ÖNERİ VE UYARILARINI DİLE GETİRDİ
Yapılacak projeye ilişkin düşüncelerini dile getiren Ayhan Barut, şunları kaydetti:
“Kamu yararı ilkesi çerçevesinde bu yasal düzenlemede kıyıların korunmasına dair kamu yararı ile ileri teknolojiye dayalı tarımsal üretime dair kamu yararı ölçütlerini gözettik. Bu sayede tarımsal üretimin burada yaratacağı katma değerin ve istihdamın bölgeye olumlu etkisinin daha fazla olacağını gördük ve öyle düşünüyoruz ancak burada kurulacak olan tarıma dayalı ihtisas organize sanayi bölgesinin altyapısı, arıtma tesisleri ve ileri teknolojiye dayalı sera kurulumu için çalışma ayrıntılarının kamuoyuyla paylaşılması gerekiyordu. Bölgenin ve komşu çevresinin tarımsal değerindeki artışlar ile arazi rantı konusunda bir değerlendirme analizi yapılıp yapılmadığının öğrenilmesi elzemdi. Projede yer alacak gerçek ve tüzel kişi pay sahipleriyle ilgili kimsenin aklında hiç tereddüt oluşmaması için kamuoyu bilgilendirilebilirdi. En önemli noktalardan birisi de organize sanayi bölgesinin yapımı aşamasında alınacak önlemlerdi. Yüreğimizi yakan acı bir deprem felaketi yaşadık. ‘Deprem değil, ihmal öldürür’ ilkesiyle hareket edilmesinin ne kadar önemli bir zorunluluk olduğunu maalesef bir kez daha yaşayarak öğrendik. Bu nedenle, projenin hayat bulacağı bölgenin Karataş ve Yumurtalık fay zonu üzerinde olduğu da unutulmamalıdır. Deprem riski taşıyan bu bölgedeki alüvyon arazisinin sıvılaşmaya müsait olması göz önünde bulundurulmalıdır. Jeoteknik önlemlerin ve bilimsel ölçütlere uygun teknik tedbirlerin eksiksiz alınması ve çok katlı yapılaşmadan uzak durulması konularında gerekli adımlar atılmalıdır.”

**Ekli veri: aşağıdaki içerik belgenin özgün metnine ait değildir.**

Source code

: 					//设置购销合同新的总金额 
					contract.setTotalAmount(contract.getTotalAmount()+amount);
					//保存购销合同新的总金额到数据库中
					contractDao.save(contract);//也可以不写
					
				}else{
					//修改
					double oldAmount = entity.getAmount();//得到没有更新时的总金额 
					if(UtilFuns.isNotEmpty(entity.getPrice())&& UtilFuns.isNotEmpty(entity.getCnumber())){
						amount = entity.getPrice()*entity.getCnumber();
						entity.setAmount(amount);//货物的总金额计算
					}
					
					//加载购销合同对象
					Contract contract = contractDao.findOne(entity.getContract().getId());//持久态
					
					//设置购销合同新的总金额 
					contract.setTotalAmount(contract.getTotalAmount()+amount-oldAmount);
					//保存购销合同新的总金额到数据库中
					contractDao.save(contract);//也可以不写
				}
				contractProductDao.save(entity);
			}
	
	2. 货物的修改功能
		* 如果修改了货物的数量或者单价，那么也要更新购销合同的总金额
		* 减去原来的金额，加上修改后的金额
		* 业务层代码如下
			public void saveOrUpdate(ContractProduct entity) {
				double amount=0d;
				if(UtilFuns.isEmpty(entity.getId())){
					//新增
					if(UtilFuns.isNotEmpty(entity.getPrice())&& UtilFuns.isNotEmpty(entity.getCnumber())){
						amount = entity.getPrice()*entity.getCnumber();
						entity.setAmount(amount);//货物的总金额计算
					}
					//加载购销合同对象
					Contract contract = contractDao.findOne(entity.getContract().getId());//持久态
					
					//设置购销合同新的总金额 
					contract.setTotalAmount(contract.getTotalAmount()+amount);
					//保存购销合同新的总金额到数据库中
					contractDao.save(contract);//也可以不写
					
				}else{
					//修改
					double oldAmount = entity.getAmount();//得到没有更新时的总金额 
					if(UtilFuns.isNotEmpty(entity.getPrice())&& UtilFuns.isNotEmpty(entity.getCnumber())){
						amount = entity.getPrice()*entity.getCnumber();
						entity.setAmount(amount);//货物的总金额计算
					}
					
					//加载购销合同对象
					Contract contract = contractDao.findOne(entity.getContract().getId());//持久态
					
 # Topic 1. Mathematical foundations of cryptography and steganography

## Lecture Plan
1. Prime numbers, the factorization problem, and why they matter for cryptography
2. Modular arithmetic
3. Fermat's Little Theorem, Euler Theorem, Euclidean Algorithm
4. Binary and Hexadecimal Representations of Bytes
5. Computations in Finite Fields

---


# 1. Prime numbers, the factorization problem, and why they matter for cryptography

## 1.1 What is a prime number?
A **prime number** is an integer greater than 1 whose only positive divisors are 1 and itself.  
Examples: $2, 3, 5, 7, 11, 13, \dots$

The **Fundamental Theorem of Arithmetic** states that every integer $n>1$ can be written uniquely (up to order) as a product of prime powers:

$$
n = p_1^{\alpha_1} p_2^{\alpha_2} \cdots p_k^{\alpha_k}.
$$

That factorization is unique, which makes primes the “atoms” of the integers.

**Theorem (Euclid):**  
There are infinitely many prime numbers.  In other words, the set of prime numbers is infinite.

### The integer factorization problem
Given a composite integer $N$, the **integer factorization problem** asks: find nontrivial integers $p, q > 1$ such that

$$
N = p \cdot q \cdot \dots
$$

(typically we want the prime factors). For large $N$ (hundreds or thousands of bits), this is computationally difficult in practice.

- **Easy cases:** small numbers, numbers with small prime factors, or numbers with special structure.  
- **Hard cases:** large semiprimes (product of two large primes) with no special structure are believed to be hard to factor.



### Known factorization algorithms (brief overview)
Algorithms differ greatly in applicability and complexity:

“TARIMI VE ÇİFTÇİMİZİ AYAĞA KALDIRACAĞIZ”
Ülke tarımı ve çiftçilerin yaşadığı sorunlara de değinen Ayhan Barut, “Artık saray rejimi ülke tarımını yönetemez duruma gelmiştir. Stratejik sektör olan tarımda sorunlar her geçen gün derinleşiyor ama iktidar çözüm üretemiyor çünkü onlar üreten bir Türkiye, ürettiğinden kazanan bir çiftçi istemiyor. Bunun net göstergesi, AKP’nin yirmi yıllık iktidarında tarımda olan azalmalardır. Az kaldı, gidiyorsunuz ve biz geliyoruz. Üretim ve üretici merkezli, ulusal ve sürdürülebilir tarım politikalarıyla tarımı ve çiftçimizi ayağa kaldıracağız” açıklamasında bulundu.